Recently Ryan Stille (one of the new ColdFusion ACPs) posted a comment on my blog entry, Some Basic Solr/Verity Differences. In that comment he pointed out that he was noticing differences in results returned by Verity and Solr. No big surprise there - but what was surprising was the lack of data returned by Solr. Spurred on by his comment I did some testing of mine and I have to say - I’m pretty disappointed. What follows are some findings in regards to testing file based collections in Solr and Verity. I’ll point out that all of this has been brought to Adobe, so I’m not just complaining but actively trying to improve the problem for ColdFusion 9.X.X (i.e., whatever comes next). Before going further, please be sure you note the qualification I made above. These issues refer to file based collections of data. In other words, cases where you ask Verity/Solr to index files, like Word Docs, PDFs, and other binary formats. It does not refer to a collection that is built from your database.
For my testing I used Windows XP and a folder of 8 documents. This folder included 1 MP3, 4 PDFs, 2 Word docs, and one text file. I indexed both using the ColdFusion Administrator. My tests were done using CF Admin Searcher, a ColdFusion Admin extension that lets you perform ad hoc queries against Verity and Solr collections. I basically opened the tool up in two tabs and performed the same search in both to do my comparisons. Here is what I found:
1) The Summary field in results for Solr contained binary “junk”. Verity cleaned this up. Example:
That result came from a MP3, which you expect to be ‘dirty’, but Verity correctly clears this from the summary. I also see these chars in PDF files as well. Word docs seemed fine though.
2) Solr failed to pick up the TITLE value for any binary file. Verity got them all. I also saw this in other metadata fields. Solr also missed the author field for example.

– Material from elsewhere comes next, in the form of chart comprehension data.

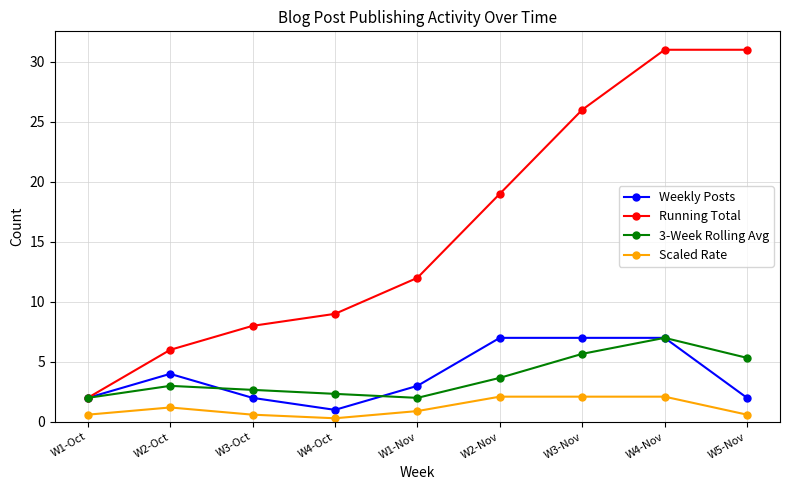

What is the difference between the second highest and second lowest values in the 3-Week Rolling Avg series?

3.7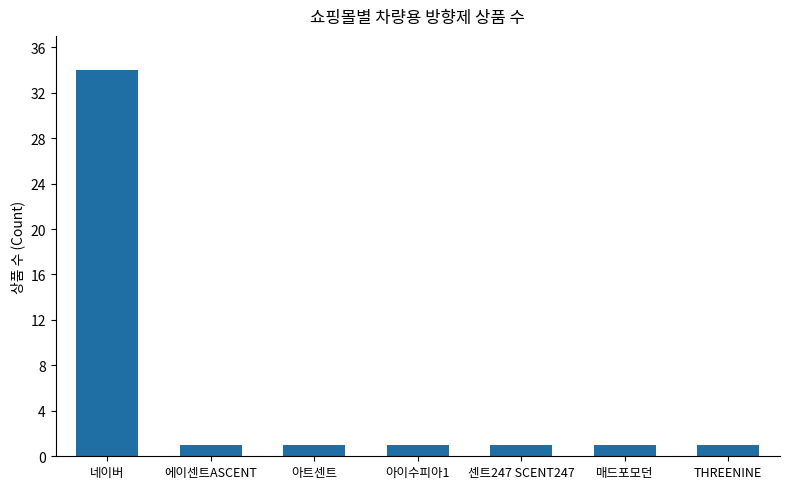

What is the greatest value displayed?

34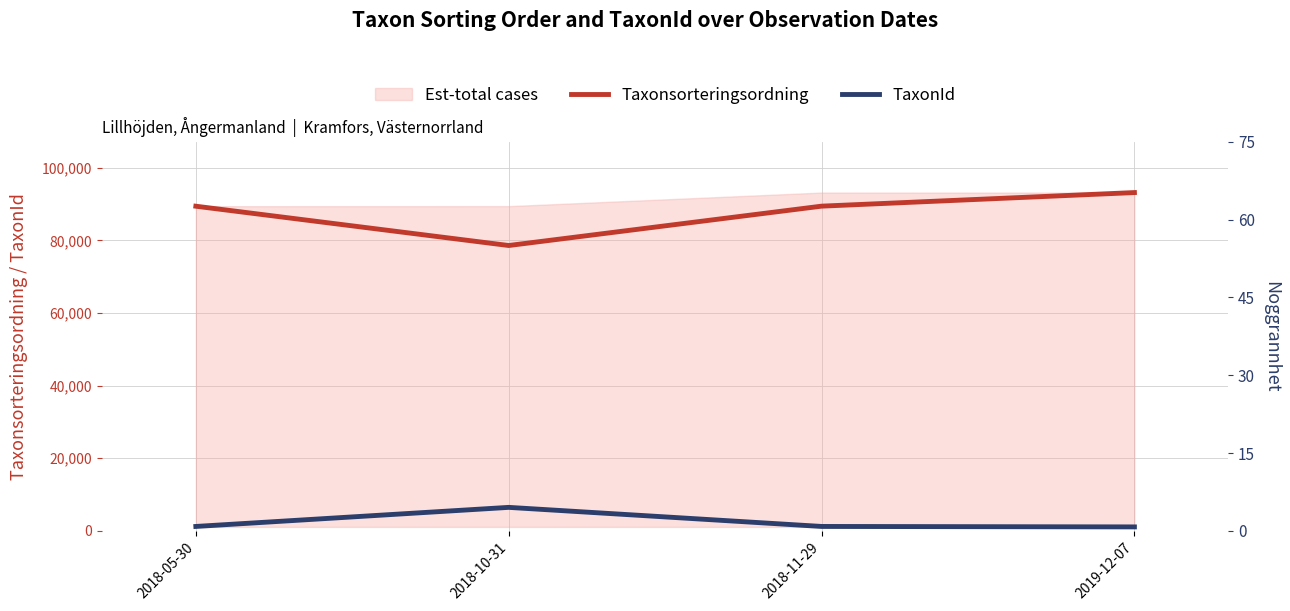

Reading right to left, extract all data points from this chart.

Taxonsorteringsordning: 2019-12-07=93148	2018-11-29=89406	2018-10-31=78569	2018-05-30=89392
TaxonId: 2019-12-07=1079	2018-11-29=1204	2018-10-31=6458	2018-05-30=1202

3) Solr failed to return any context values for results while Verity had no trouble. You should note that you have to perform a file edit to enable context with Solr (details here: http://help.adobe.com/en_US/ColdFusion/9.0/Developing/WSe9cbe5cf462523a0-5bf1c839123792503fa-8000.html) but even with this change there was no additional text in my context.
4) While I wouldn’t classify this as serious testing in any way, in every test, Verity searches were about twice as fast. Now we are talking about 15 versus 30 ms, which is not something to be concerned about, but Solr was supposed to be quite a bit fasting. (To be fair, my test suites are so small as to not really be relevant.)
5) The TYPE value for results is correct for Verity, but comes back as application/octet-stream for Solr. You don’t need this column of course, you can sniff the extension, but still…
All in all, this is disappointing. I don’t think I can recommend Solr (specifically, Solr as bundled in ColdFusion 9) for production use… at least for a collection that is heavily file based. You can, of course, do post-processing of search results to get metadata. ColdFusion 9 supports getting metadata from Word docs now, but you have to convert it to PDF first. That’s something you would definitely want to cache though.
As I said, both Ryan and I shared our findings with Adobe so I’m sure it will get corrected in the future. People making a decision about search support should consider carefully though. I don’t think anyone thinks Verity will last much longer. Solr is definitely the future. But we’ve got a few bumps in the road to get past first.